Supplied material
# # # #
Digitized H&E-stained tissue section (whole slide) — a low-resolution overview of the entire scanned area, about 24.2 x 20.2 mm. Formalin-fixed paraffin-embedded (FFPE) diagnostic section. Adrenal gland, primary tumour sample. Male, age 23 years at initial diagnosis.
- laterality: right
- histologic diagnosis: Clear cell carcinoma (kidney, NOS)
# # # #
Your objective
The answer should consist only of the lines from the line containing "- laterality: right" through the final line of the listing above, reproduced exactly.

Exercise answer
- laterality: right
- histologic diagnosis: Clear cell carcinoma (kidney, NOS)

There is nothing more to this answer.